**** Kutipan Halaman ****

"Kita tahu sekarang,
bahwa Allah turut bekerja dalam segala sesuatu untuk mendatangkan
kebaikan bagi mereka yang mengasihi Dia, yaitu bagi mereka yang
terpanggil sesuai dengan rencana Allah. Sebab semua orang yang
dipilih-Nya dari semula, mereka juga ditentukan-Nya dari semula untuk
menjadi serupa dengan gambaran Anak-Nya, supaya Ia, Anak-Nya itu,
menjadi yang sulung di antara banyak saudara. Dan mereka yang
ditentukan-Nya dari semula, mereka itu juga dipanggil-Nya. Dan mereka
yang dipanggil-Nya, mereka itu juga dibenarkan-Nya. Dan mereka yang
dibenarkan-Nya, mereka itu juga dimuliakan-Nya." (Roma 8:28-30)
Kalau
kacamata kita sudah berpusat pada diri kita sendiri, maka kebaikannya
selalu baik menurut kita. Kadang-kadang kalau ada kesulitan, orang
mengatakan: Tuhan pasti punya maksud yang baik di balik itu semua.
Tetapi kalau maksud baiknya tidak sesuai dengan maunya kita, maka kita
akan protes lagi pada Tuhan.
Apa maksud "baik" di sini? Di dalam
NIV Study Bible, kata "goodness for good" untuk orang-orang pilihan itu
adalah semakin menyerupai Kristus. Ternyata di dalam kesulitan, Tuhan
terus memoles kita dan membentuk kita, sehingga kita semakin menyerupai
Kristus. Bukan baik-baik seperti menurut kita. Kadang-kadang kalau sudah
benar-benar susah, kita akan mengatakan bahwa ada maksud yang indah.
Tetapi indah menurut maksud siapa?
Seorang utusan Injil
meninggalkan anak dan istrinya dan bersama seorang teman pergi ke
pedalaman. Belum ada jiwa yang ia injili atau yang menerima keselamatan
dari Tuhan, tetapi mereka berdua sudah dibunuh. Rencana indah apa kalau
sudah seperti itu? Kalau membawa Kabar Baik ke pedalaman Afrika, lantas
orang sekampung diselamatkan, kemudian kita mati, tidak apa-apa. Kalau
belum mulai sudah mati, itu namanya mati konyol. Apa yang baik kalau
seperti itu!
Banyak kali yang terjadi dalam hidup, kita
mengatakan bahwa Tuhan memunyai rencana yang baik. Sekali lagi: kita
tidak berpusat pada diri sendiri -- apa yang enak, apa yang senang dan
nyaman menurut saya; tetapi apa yang Allah mau. Dalam hal ini "for good"

****

◆ Tindakan yang Diperlukan
Tuliskan ulang paragraf renungan di atas yang dimulai dengan "Seorang utusan Injil" dalam bentuk daftar singkat yang tetap memuat fakta-fakta utamanya. Data tidak berperan apa pun dalam latihan ini.

**** Data yang Ditampilkan ****

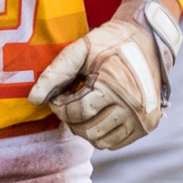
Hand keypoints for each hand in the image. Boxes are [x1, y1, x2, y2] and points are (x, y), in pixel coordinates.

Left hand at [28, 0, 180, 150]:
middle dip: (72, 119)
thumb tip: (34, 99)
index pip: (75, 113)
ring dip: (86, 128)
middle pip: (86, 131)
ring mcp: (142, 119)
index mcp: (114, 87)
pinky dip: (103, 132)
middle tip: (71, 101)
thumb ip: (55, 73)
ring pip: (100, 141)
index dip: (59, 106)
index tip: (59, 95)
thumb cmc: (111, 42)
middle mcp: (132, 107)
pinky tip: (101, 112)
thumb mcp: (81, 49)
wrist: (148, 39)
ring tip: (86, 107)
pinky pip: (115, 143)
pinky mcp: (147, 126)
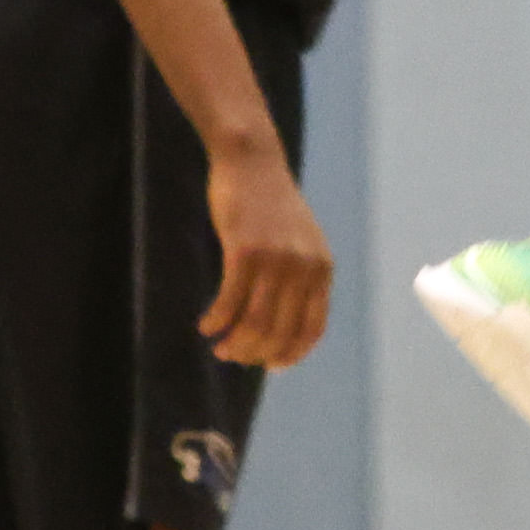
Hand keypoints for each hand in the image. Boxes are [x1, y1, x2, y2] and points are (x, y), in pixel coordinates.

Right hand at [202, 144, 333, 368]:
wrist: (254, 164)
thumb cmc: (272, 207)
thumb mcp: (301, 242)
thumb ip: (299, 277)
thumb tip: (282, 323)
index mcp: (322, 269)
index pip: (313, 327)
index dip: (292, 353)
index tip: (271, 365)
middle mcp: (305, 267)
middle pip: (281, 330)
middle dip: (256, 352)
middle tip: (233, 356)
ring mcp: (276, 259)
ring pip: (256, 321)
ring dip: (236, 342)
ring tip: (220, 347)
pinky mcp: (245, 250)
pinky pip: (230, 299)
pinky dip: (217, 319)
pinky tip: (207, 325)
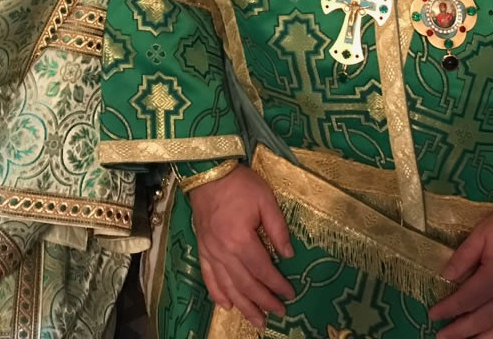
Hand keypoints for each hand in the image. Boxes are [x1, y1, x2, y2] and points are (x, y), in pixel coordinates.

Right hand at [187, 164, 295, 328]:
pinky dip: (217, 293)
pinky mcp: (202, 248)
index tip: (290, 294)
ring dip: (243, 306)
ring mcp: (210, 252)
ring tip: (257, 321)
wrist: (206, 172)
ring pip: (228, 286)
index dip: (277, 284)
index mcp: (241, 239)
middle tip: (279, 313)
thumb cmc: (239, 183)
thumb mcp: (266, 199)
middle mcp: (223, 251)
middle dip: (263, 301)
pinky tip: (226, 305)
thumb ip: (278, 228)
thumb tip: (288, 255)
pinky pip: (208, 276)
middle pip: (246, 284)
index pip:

****

◆ Jawaban Latihan
- Seorang utusan Injil meninggalkan anak dan istrinya, lalu pergi ke pedalaman bersama seorang teman.
- Mereka berdua sudah dibunuh sebelum ada satu jiwa pun yang ia injili atau yang menerima keselamatan dari Tuhan.
- Paragraf itu mempertanyakan rencana indah apa yang ada di balik peristiwa seperti itu.
- Mati tidak apa-apa jika Kabar Baik sudah dibawa ke pedalaman Afrika dan orang sekampung diselamatkan.
- Mati sebelum mulai disebut mati konyol, sehingga dipertanyakan apa baiknya.